Le chef de l'opposition ougandaise Bobi Wine a déclaré samedi avoir fui le pays pour échapper à une chasse à l'homme menée par l'armée à sa suite d'une élection présidentielle contestée.
Wine, de son vrai nom Robert Kyagulanyi, s'est caché peu après l'élection présidentielle du 15 janvier. Le président ougandais Yoweri Museveni a remporté l'élection avec 71,6 % des voix, selon les résultats officiels que Wine rejette comme étant faux.
Le lieu où se trouve Wine est inconnu du grand public depuis des semaines, et l'inquiétude grandit quant à sa sécurité après que le chef de l'armée, le général Muhoozi Kainerugaba, a publié à plusieurs reprises des menaces à son encontre sur la plateforme sociale X.
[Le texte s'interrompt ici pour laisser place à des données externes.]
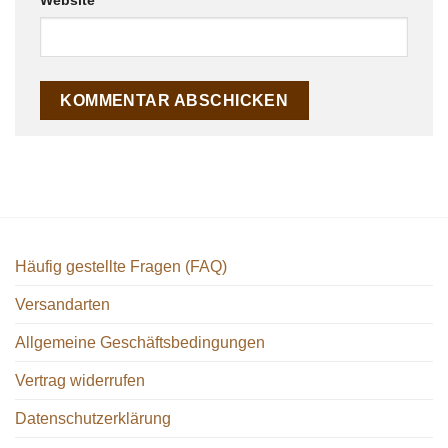
Häufig gestellte Fragen (FAQ)
Versandarten
Allgemeine Geschäftsbedingungen
Vertrag widerrufen
Datenschutzerklärung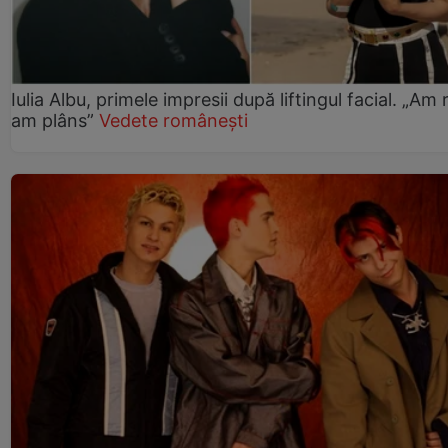
Iulia Albu, primele impresii după liftingul facial. „Am 
am plâns”
Vedete românești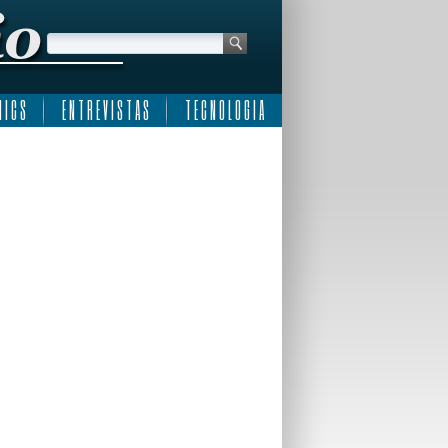
 I C S
E N T R E V I S T A S
T E C N O L O G I A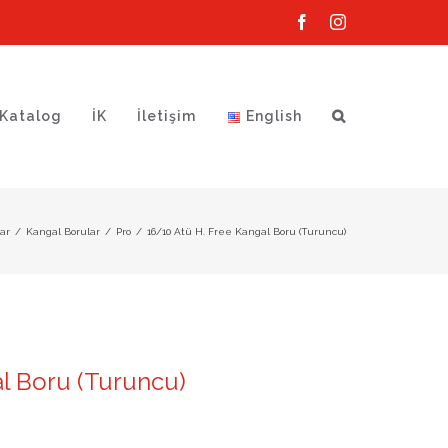
Facebook
Instagram
Katalog
İK
İletişim
English
ar
/
Kangal Borular
/
Pro
/
16/10 Atü H. Free Kangal Boru (Turuncu)
al Boru (Turuncu)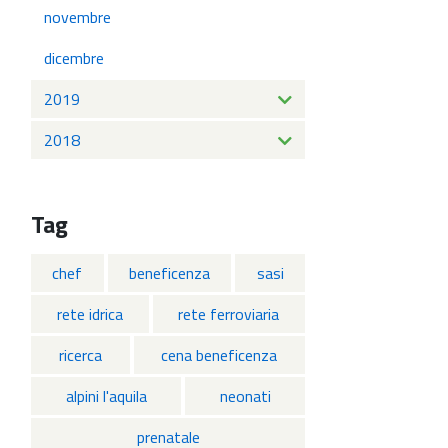
novembre
dicembre
2019
2018
Tag
chef
beneficenza
sasi
rete idrica
rete ferroviaria
ricerca
cena beneficenza
alpini l'aquila
neonati
prenatale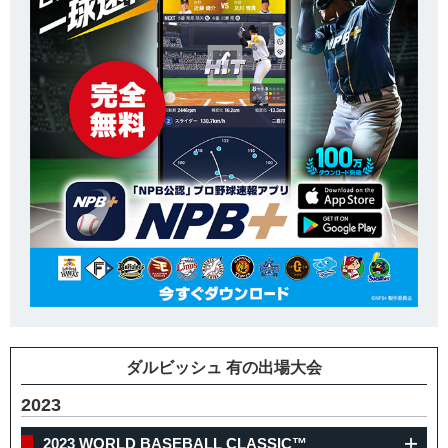
ダルビッシュ 有の出場大会
2023
2023 WORLD BASEBALL CLASSIC™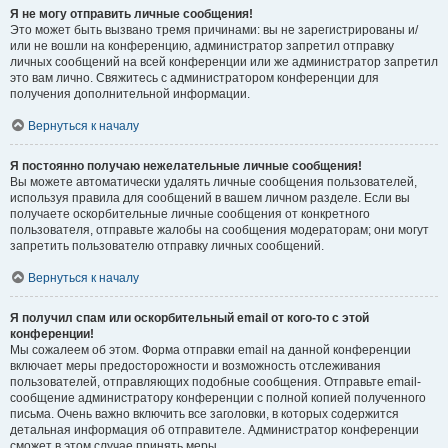
Я не могу отправить личные сообщения!
Это может быть вызвано тремя причинами: вы не зарегистрированы и/
или не вошли на конференцию, администратор запретил отправку
личных сообщений на всей конференции или же администратор запретил
это вам лично. Свяжитесь с администратором конференции для
получения дополнительной информации.
Вернуться к началу
Я постоянно получаю нежелательные личные сообщения!
Вы можете автоматически удалять личные сообщения пользователей,
используя правила для сообщений в вашем личном разделе. Если вы
получаете оскорбительные личные сообщения от конкретного
пользователя, отправьте жалобы на сообщения модераторам; они могут
запретить пользователю отправку личных сообщений.
Вернуться к началу
Я получил спам или оскорбительный email от кого-то с этой
конференции!
Мы сожалеем об этом. Форма отправки email на данной конференции
включает меры предосторожности и возможность отслеживания
пользователей, отправляющих подобные сообщения. Отправьте email-
сообщение администратору конференции с полной копией полученного
письма. Очень важно включить все заголовки, в которых содержится
детальная информация об отправителе. Администратор конференции
сможет в этом случае принять меры.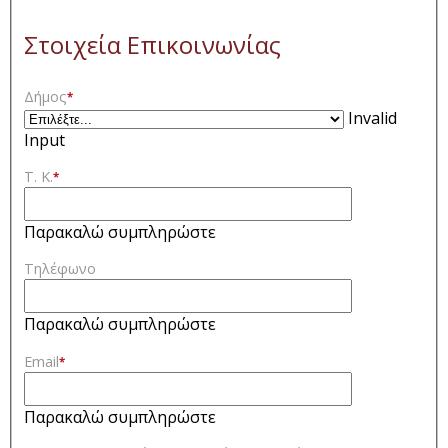
Στοιχεία Επικοινωνίας
Δήμος
*
Invalid
Input
Τ. Κ.
*
Παρακαλώ συμπληρώστε
Τηλέφωνο
Παρακαλώ συμπληρώστε
Email
*
Παρακαλώ συμπληρώστε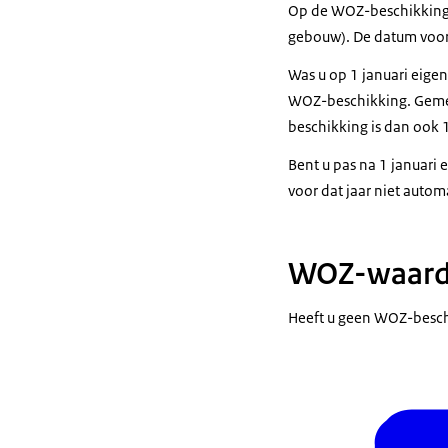
Op de WOZ-beschikking 
gebouw). De datum voor 
Was u op 1 januari eige
WOZ-beschikking. Geme
beschikking is dan ook 1
Bent u pas na 1 januari
voor dat jaar niet autom
WOZ-waard
Heeft u geen WOZ-besch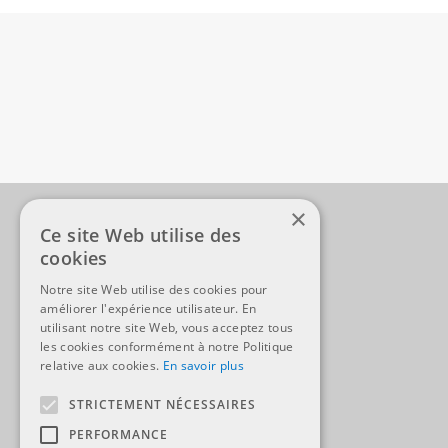
×
Ce site Web utilise des
cookies
Notre site Web utilise des cookies pour
améliorer l'expérience utilisateur. En
utilisant notre site Web, vous acceptez tous
les cookies conformément à notre Politique
relative aux cookies.
En savoir plus
R. MAZZOLI SA
STRICTEMENT NÉCESSAIRES
Ch. de la Mousse 135
PERFORMANCE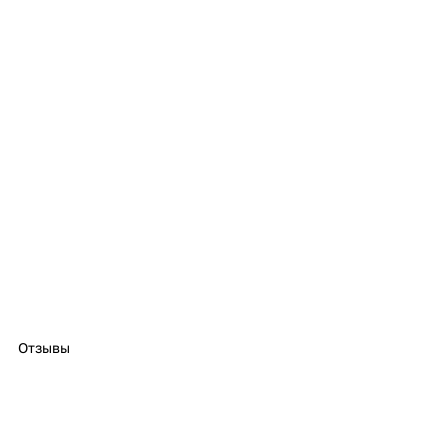
Отзывы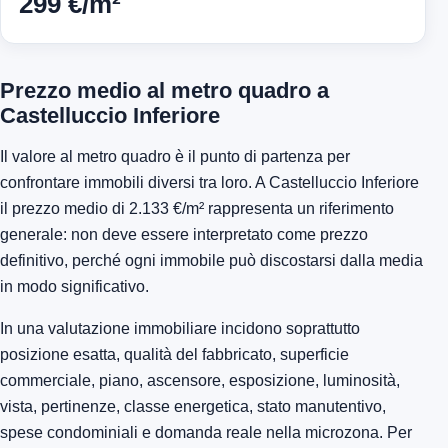
299 €/m²
Prezzo medio al metro quadro a
Castelluccio Inferiore
Il valore al metro quadro è il punto di partenza per
confrontare immobili diversi tra loro. A Castelluccio Inferiore
il prezzo medio di 2.133 €/m² rappresenta un riferimento
generale: non deve essere interpretato come prezzo
definitivo, perché ogni immobile può discostarsi dalla media
in modo significativo.
In una valutazione immobiliare incidono soprattutto
posizione esatta, qualità del fabbricato, superficie
commerciale, piano, ascensore, esposizione, luminosità,
vista, pertinenze, classe energetica, stato manutentivo,
spese condominiali e domanda reale nella microzona. Per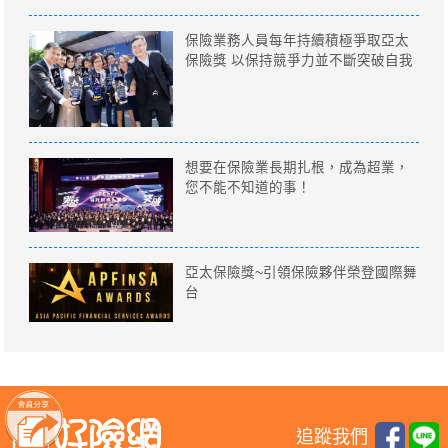
保險業務人員每年持續積極爭取亞太
保險獎 以保持競爭力並不斷突破自我
想要在保險業長期扎根，成為超業，
您不能不知道的事！
亞太保險獎~引領保險夥伴榮登國際舞
台
追蹤我們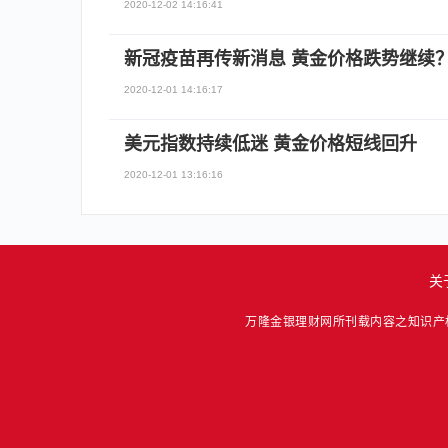
2020-12-02 14:16:41
新冠疫苗再传新消息 黄金价格跌势继续
2020-12-01 14:16:17
美元指数持续低迷 黄金价格短线回升
2020-12-01 13:16:16
关
万隆金银理财网所刊载内容之知识产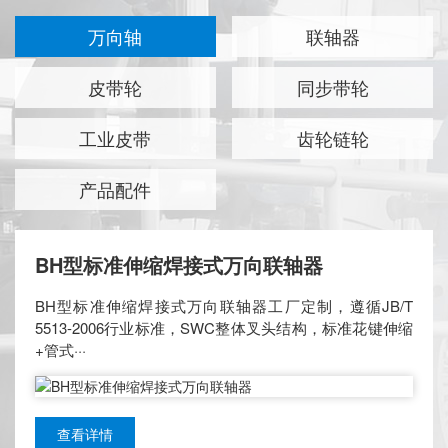
万向轴
联轴器
皮带轮
同步带轮
工业皮带
齿轮链轮
产品配件
HL/LX型弹性柱销联轴器
BH型标准伸缩焊接式万向联轴器
LX型弹性柱销联轴器厂家现货，国标GB/T 5014-2003弹
BH型标准伸缩焊接式万向联轴器工厂定制，遵循JB/T
性柱销联轴器，结构简单、减震降噪、补偿轴系偏差，拆
5513-2006行业标准，SWC整体叉头结构，标准花键伸缩
装···
+管式···
查看详情
查看详情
Kainerugaba, fils du président, a laissé entendre que Wine était recherché pour des crimes non précisés. La police ougandaise affirme ne pas être à sa recherche.
Dans un message vidéo publié samedi sur X, Wine, le visage mal rasé, a déclaré avoir réussi à quitter l’Ouganda sans toutefois révéler où il s’était rendu.
Prestation de serment en mai
« Chers compatriotes ougandais et amis de l’Ouganda partout dans le monde, lorsque vous verrez cette vidéo, j’aurai quitté le pays pour des engagements cruciaux à l’étranger », a-t-il déclaré. « Et le moment venu, je reviendrai pour poursuivre la cause. Je remercie tous mes compatriotes ougandais qui m’ont caché et protégé pendant tout ce temps où le régime me recherchait. »
Des soldats ougandais ont fait une descente au domicile de Wine le lendemain du scrutin du 15 janvier, mais le leader de l’opposition s’était déjà caché, craignant pour sa vie après avoir fait campagne pendant des semaines.
En mai, Museveni, âgé de 81 ans, prêtera serment pour un septième mandat qui le rapprochera de cinq décennies au pouvoir.
Ses partisans lui attribuent le mérite de la paix et de la stabilité relatives qui ont fait de l’Ouganda un refuge pour des centaines de milliers de personnes fuyant la violence ailleurs dans cette partie de l’Afrique.
Mais les figures de l’opposition, y compris certaines qui étaient auparavant ses proches alliés, condamnent ce qu’elles considèrent comme une dérive vers l’autoritarisme.